**Instructions for the task:** Repeat all of the material below line for line, without changing anything.

(Data excerpts)
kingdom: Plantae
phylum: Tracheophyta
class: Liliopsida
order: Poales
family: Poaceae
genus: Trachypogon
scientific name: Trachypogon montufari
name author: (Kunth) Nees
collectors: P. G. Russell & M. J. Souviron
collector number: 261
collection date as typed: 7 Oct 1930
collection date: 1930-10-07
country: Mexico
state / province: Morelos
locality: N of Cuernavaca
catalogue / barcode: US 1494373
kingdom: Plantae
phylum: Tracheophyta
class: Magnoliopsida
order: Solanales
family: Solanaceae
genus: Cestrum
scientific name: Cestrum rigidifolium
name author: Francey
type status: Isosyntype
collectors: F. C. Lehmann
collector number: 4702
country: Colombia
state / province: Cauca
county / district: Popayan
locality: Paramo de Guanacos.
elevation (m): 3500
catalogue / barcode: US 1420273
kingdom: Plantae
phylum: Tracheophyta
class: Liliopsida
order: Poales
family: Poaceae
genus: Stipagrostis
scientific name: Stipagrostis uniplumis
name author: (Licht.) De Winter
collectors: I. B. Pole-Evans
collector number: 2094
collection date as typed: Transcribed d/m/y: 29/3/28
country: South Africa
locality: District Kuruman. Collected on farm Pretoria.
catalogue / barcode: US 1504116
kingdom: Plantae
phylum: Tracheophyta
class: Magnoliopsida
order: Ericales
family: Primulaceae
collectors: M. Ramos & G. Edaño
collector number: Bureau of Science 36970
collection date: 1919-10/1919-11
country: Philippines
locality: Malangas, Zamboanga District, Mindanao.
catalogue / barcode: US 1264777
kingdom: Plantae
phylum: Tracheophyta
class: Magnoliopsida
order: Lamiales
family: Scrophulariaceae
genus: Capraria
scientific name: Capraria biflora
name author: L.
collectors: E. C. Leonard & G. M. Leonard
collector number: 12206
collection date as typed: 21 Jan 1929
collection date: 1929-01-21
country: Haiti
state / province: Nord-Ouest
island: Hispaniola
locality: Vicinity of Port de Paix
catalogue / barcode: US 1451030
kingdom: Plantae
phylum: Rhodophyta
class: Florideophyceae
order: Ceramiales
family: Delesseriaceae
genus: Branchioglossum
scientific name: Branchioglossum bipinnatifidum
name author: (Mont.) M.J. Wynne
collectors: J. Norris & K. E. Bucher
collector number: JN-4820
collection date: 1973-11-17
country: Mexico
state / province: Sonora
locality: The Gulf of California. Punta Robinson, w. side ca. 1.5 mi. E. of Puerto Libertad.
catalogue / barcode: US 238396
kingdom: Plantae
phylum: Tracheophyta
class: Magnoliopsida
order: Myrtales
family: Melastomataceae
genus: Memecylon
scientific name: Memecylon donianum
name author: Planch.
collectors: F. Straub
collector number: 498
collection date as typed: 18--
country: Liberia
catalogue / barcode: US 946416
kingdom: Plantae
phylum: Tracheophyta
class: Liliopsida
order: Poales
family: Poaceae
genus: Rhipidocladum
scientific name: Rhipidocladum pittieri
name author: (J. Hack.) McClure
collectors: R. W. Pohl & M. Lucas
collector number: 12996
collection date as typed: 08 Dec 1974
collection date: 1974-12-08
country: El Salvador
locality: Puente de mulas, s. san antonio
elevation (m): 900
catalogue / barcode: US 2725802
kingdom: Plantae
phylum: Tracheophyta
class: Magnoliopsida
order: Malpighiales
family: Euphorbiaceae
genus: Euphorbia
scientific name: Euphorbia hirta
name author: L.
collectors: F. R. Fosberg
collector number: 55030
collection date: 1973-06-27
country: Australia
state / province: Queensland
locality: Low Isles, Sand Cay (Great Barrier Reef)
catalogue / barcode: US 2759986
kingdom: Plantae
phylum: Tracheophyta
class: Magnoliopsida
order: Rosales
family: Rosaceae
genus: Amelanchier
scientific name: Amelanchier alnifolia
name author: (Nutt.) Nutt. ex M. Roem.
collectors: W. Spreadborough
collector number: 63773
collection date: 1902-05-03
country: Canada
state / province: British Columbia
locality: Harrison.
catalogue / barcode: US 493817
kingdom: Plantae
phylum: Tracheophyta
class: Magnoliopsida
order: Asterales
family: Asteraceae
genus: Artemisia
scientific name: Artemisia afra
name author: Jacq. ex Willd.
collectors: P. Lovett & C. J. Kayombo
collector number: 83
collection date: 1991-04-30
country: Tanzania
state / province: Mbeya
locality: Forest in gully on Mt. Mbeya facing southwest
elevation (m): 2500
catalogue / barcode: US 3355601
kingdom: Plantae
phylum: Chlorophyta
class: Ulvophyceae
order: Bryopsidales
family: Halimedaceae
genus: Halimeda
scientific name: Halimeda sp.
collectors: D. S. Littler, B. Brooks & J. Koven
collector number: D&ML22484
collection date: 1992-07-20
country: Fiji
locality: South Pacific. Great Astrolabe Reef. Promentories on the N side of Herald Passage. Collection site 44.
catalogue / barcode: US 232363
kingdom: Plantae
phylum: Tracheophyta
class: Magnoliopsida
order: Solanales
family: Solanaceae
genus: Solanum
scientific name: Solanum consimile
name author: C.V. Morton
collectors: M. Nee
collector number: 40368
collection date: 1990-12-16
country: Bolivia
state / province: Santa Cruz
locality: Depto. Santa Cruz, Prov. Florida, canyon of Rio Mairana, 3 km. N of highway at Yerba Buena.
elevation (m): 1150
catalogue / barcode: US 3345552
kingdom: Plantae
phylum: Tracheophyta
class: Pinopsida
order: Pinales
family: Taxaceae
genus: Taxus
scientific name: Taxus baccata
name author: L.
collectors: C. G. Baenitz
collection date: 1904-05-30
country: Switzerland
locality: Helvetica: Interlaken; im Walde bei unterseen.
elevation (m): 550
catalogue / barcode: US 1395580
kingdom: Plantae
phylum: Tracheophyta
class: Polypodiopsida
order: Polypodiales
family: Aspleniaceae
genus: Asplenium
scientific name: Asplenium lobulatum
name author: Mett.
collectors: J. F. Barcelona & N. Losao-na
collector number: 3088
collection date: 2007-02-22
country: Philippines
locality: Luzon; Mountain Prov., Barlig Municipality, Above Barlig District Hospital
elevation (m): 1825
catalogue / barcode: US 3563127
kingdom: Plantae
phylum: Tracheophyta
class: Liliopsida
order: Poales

**Task output:**
kingdom: Plantae
phylum: Tracheophyta
class: Liliopsida
order: Poales
family: Poaceae
genus: Trachypogon
scientific name: Trachypogon montufari
name author: (Kunth) Nees
collectors: P. G. Russell & M. J. Souviron
collector number: 261
collection date as typed: 7 Oct 1930
collection date: 1930-10-07
country: Mexico
state / province: Morelos
locality: N of Cuernavaca
catalogue / barcode: US 1494373
kingdom: Plantae
phylum: Tracheophyta
class: Magnoliopsida
order: Solanales
family: Solanaceae
genus: Cestrum
scientific name: Cestrum rigidifolium
name author: Francey
type status: Isosyntype
collectors: F. C. Lehmann
collector number: 4702
country: Colombia
state / province: Cauca
county / district: Popayan
locality: Paramo de Guanacos.
elevation (m): 3500
catalogue / barcode: US 1420273
kingdom: Plantae
phylum: Tracheophyta
class: Liliopsida
order: Poales
family: Poaceae
genus: Stipagrostis
scientific name: Stipagrostis uniplumis
name author: (Licht.) De Winter
collectors: I. B. Pole-Evans
collector number: 2094
collection date as typed: Transcribed d/m/y: 29/3/28
country: South Africa
locality: District Kuruman. Collected on farm Pretoria.
catalogue / barcode: US 1504116
kingdom: Plantae
phylum: Tracheophyta
class: Magnoliopsida
order: Ericales
family: Primulaceae
collectors: M. Ramos & G. Edaño
collector number: Bureau of Science 36970
collection date: 1919-10/1919-11
country: Philippines
locality: Malangas, Zamboanga District, Mindanao.
catalogue / barcode: US 1264777
kingdom: Plantae
phylum: Tracheophyta
class: Magnoliopsida
order: Lamiales
family: Scrophulariaceae
genus: Capraria
scientific name: Capraria biflora
name author: L.
collectors: E. C. Leonard & G. M. Leonard
collector number: 12206
collection date as typed: 21 Jan 1929
collection date: 1929-01-21
country: Haiti
state / province: Nord-Ouest
island: Hispaniola
locality: Vicinity of Port de Paix
catalogue / barcode: US 1451030
kingdom: Plantae
phylum: Rhodophyta
class: Florideophyceae
order: Ceramiales
family: Delesseriaceae
genus: Branchioglossum
scientific name: Branchioglossum bipinnatifidum
name author: (Mont.) M.J. Wynne
collectors: J. Norris & K. E. Bucher
collector number: JN-4820
collection date: 1973-11-17
country: Mexico
state / province: Sonora
locality: The Gulf of California. Punta Robinson, w. side ca. 1.5 mi. E. of Puerto Libertad.
catalogue / barcode: US 238396
kingdom: Plantae
phylum: Tracheophyta
class: Magnoliopsida
order: Myrtales
family: Melastomataceae
genus: Memecylon
scientific name: Memecylon donianum
name author: Planch.
collectors: F. Straub
collector number: 498
collection date as typed: 18--
country: Liberia
catalogue / barcode: US 946416
kingdom: Plantae
phylum: Tracheophyta
class: Liliopsida
order: Poales
family: Poaceae
genus: Rhipidocladum
scientific name: Rhipidocladum pittieri
name author: (J. Hack.) McClure
collectors: R. W. Pohl & M. Lucas
collector number: 12996
collection date as typed: 08 Dec 1974
collection date: 1974-12-08
country: El Salvador
locality: Puente de mulas, s. san antonio
elevation (m): 900
catalogue / barcode: US 2725802
kingdom: Plantae
phylum: Tracheophyta
class: Magnoliopsida
order: Malpighiales
family: Euphorbiaceae
genus: Euphorbia
scientific name: Euphorbia hirta
name author: L.
collectors: F. R. Fosberg
collector number: 55030
collection date: 1973-06-27
country: Australia
state / province: Queensland
locality: Low Isles, Sand Cay (Great Barrier Reef)
catalogue / barcode: US 2759986
kingdom: Plantae
phylum: Tracheophyta
class: Magnoliopsida
order: Rosales
family: Rosaceae
genus: Amelanchier
scientific name: Amelanchier alnifolia
name author: (Nutt.) Nutt. ex M. Roem.
collectors: W. Spreadborough
collector number: 63773
collection date: 1902-05-03
country: Canada
state / province: British Columbia
locality: Harrison.
catalogue / barcode: US 493817
kingdom: Plantae
phylum: Tracheophyta
class: Magnoliopsida
order: Asterales
family: Asteraceae
genus: Artemisia
scientific name: Artemisia afra
name author: Jacq. ex Willd.
collectors: P. Lovett & C. J. Kayombo
collector number: 83
collection date: 1991-04-30
country: Tanzania
state / province: Mbeya
locality: Forest in gully on Mt. Mbeya facing southwest
elevation (m): 2500
catalogue / barcode: US 3355601
kingdom: Plantae
phylum: Chlorophyta
class: Ulvophyceae
order: Bryopsidales
family: Halimedaceae
genus: Halimeda
scientific name: Halimeda sp.
collectors: D. S. Littler, B. Brooks & J. Koven
collector number: D&ML22484
collection date: 1992-07-20
country: Fiji
locality: South Pacific. Great Astrolabe Reef. Promentories on the N side of Herald Passage. Collection site 44.
catalogue / barcode: US 232363
kingdom: Plantae
phylum: Tracheophyta
class: Magnoliopsida
order: Solanales
family: Solanaceae
genus: Solanum
scientific name: Solanum consimile
name author: C.V. Morton
collectors: M. Nee
collector number: 40368
collection date: 1990-12-16
country: Bolivia
state / province: Santa Cruz
locality: Depto. Santa Cruz, Prov. Florida, canyon of Rio Mairana, 3 km. N of highway at Yerba Buena.
elevation (m): 1150
catalogue / barcode: US 3345552
kingdom: Plantae
phylum: Tracheophyta
class: Pinopsida
order: Pinales
family: Taxaceae
genus: Taxus
scientific name: Taxus baccata
name author: L.
collectors: C. G. Baenitz
collection date: 1904-05-30
country: Switzerland
locality: Helvetica: Interlaken; im Walde bei unterseen.
elevation (m): 550
catalogue / barcode: US 1395580
kingdom: Plantae
phylum: Tracheophyta
class: Polypodiopsida
order: Polypodiales
family: Aspleniaceae
genus: Asplenium
scientific name: Asplenium lobulatum
name author: Mett.
collectors: J. F. Barcelona & N. Losao-na
collector number: 3088
collection date: 2007-02-22
country: Philippines
locality: Luzon; Mountain Prov., Barlig Municipality, Above Barlig District Hospital
elevation (m): 1825
catalogue / barcode: US 3563127
kingdom: Plantae
phylum: Tracheophyta
class: Liliopsida
order: Poales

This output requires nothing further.